TLDR
- Visa slid 4.5% Monday, closing at $306.52, after a research note raised concerns about AI threatening card network fees.
- Citrini Research published a hypothetical 2028 scenario where AI agents find cheaper payment routes, bypassing traditional networks.
- Mastercard fell 5.7% and American Express dropped 7.2% in the same session.
- Visa recovered slightly, up 0.2% in Tuesday premarket to $307.09.
- A $38 billion merchant swipe fee settlement remains pending court approval.
Visa closed Monday at $306.52 — down 4.5% — after a research note put the company’s fee model in the spotlight.
The stock opened at $319.04, slid to a session low of $304.71, and finished near the day’s bottom.
The trigger was a Substack post from Citrini Research, published Sunday. The firm called it “a scenario, not a prediction” — a hypothetical market digest set on June 30, 2028.
In that fictional picture, U.S. unemployment had topped 10% and the S&P 500 had fallen 38% from its peak, with AI-driven job displacement as the main cause.
Visa was called out by name. Citrini argued that AI agents working on behalf of consumers could hunt down cheaper payment routes, putting Visa’s 2%-3% network and processing fees directly at risk. Stablecoins were flagged as one potential alternative to card-based payments.

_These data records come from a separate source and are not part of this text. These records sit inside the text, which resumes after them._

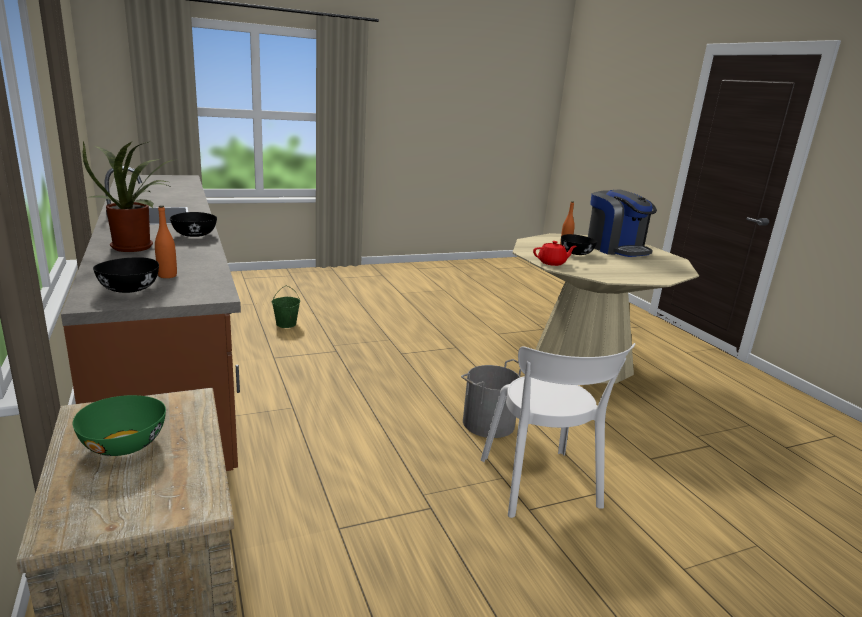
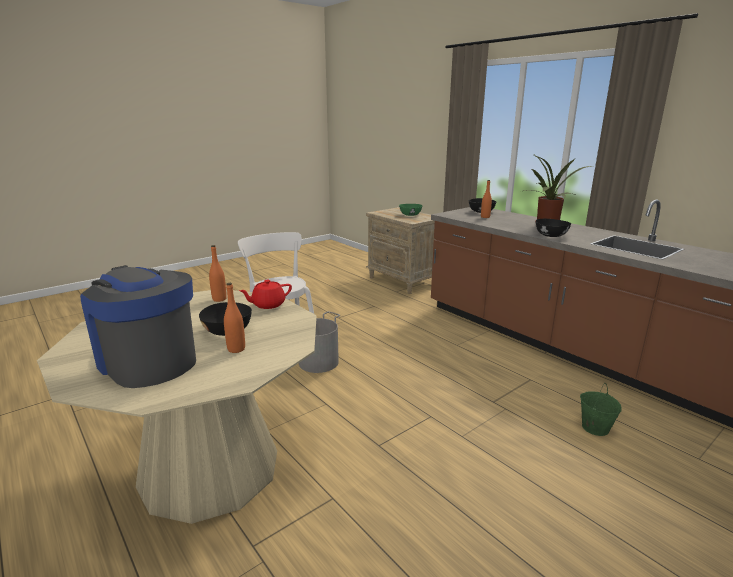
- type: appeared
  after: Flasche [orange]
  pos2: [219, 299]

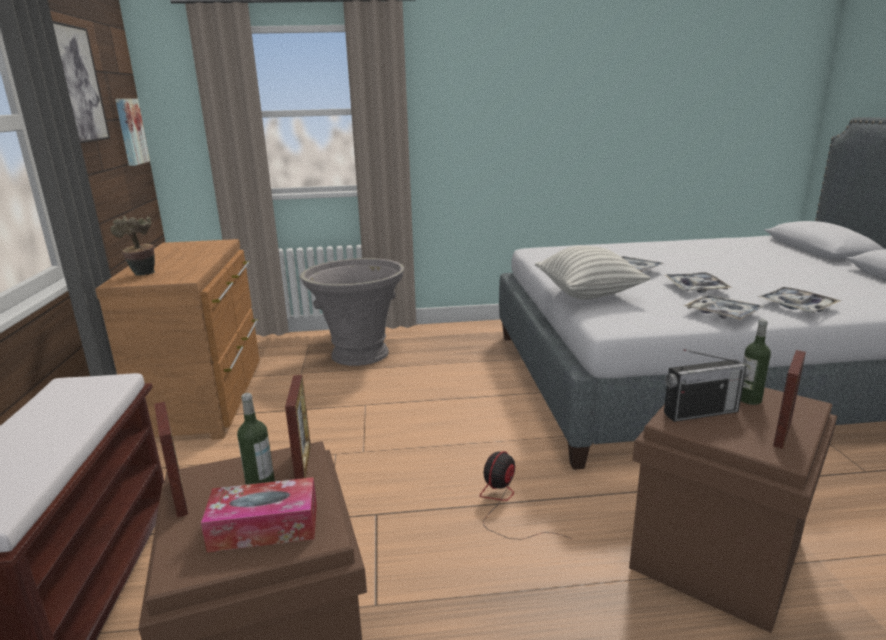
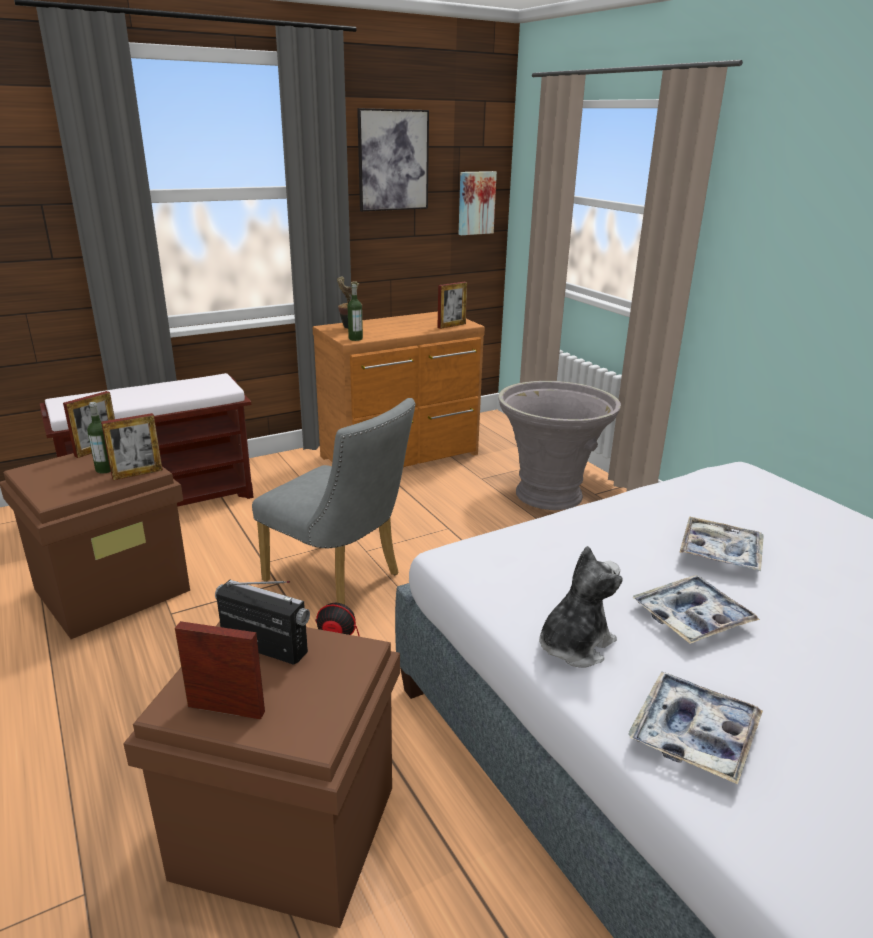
- type: missing
  before: Taschentuchbox
  pos1: [264, 527]
- type: missing
  before: Kissen
  pos1: [588, 294]
- type: appeared
  after: Stuhl [grau]
  pos2: [340, 580]
- type: appeared
  after: Bilderrahmen
  pos2: [451, 325]
- type: relocated
  before: Flasche
  pos1: [749, 399]
  pos2: [355, 339]
- type: exchanged
  before: Tablett
  after: Plüschtier
  pos1: [722, 314]
  pos2: [574, 645]
- type: spun
  before: Radio
  pos1: [700, 412]
  pos2: [264, 647]
  turn: 150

To be clear on the mechanics: Visa doesn’t pocket interchange fees — those flow to card-issuing banks. Its revenue comes from network and processing fees, which means it needs transaction volumes and cross-border flows to stay strong.
The Selloff Spread Across Payment Stocks
Visa wasn’t alone. Mastercard dropped 5.7% and American Express fell 7.2% in the same session. Both Visa and American Express ranked among the heaviest drags on the Dow, according to MarketWatch.
The broader read from traders was simple. Any business that charges a small fee on every transaction — the toll booth model — suddenly looked exposed.
Tom Hainlin, national investment strategist at U.S. Bank Wealth Management, put it plainly: “You’ve seen the market react to headlines, it’s ‘sell first, assess later.'”
A Legal Overhang Adds to the Pressure
Separately, Visa is carrying unresolved legal weight. Last November, Visa and Mastercard put forward a revised $38 billion settlement with merchants over swipe fees. A judge has not yet approved it.
Merchant groups remain unhappy with the terms. Stephanie Martz, general counsel for the National Retail Federation, said: “You can’t just suddenly tell more than 80% of your card customers you’re not going to take their cards.”
The combination of AI disruption fears and an unresolved court process gave investors two reasons to pull back at once.
Where Visa Stands Now
Visa edged up 0.2% in Tuesday premarket, touching $307.09 — a minor recovery from Monday’s drop.
Two scheduled appearances are coming up. Chief Product and Strategy Officer Jack Forestell speaks at Morgan Stanley’s Technology, Media & Telecom Conference on March 3. Chris Newkirk, President of Commercial & Money Movement Solutions, is set for the Wolfe Research FinTech Forum on March 11.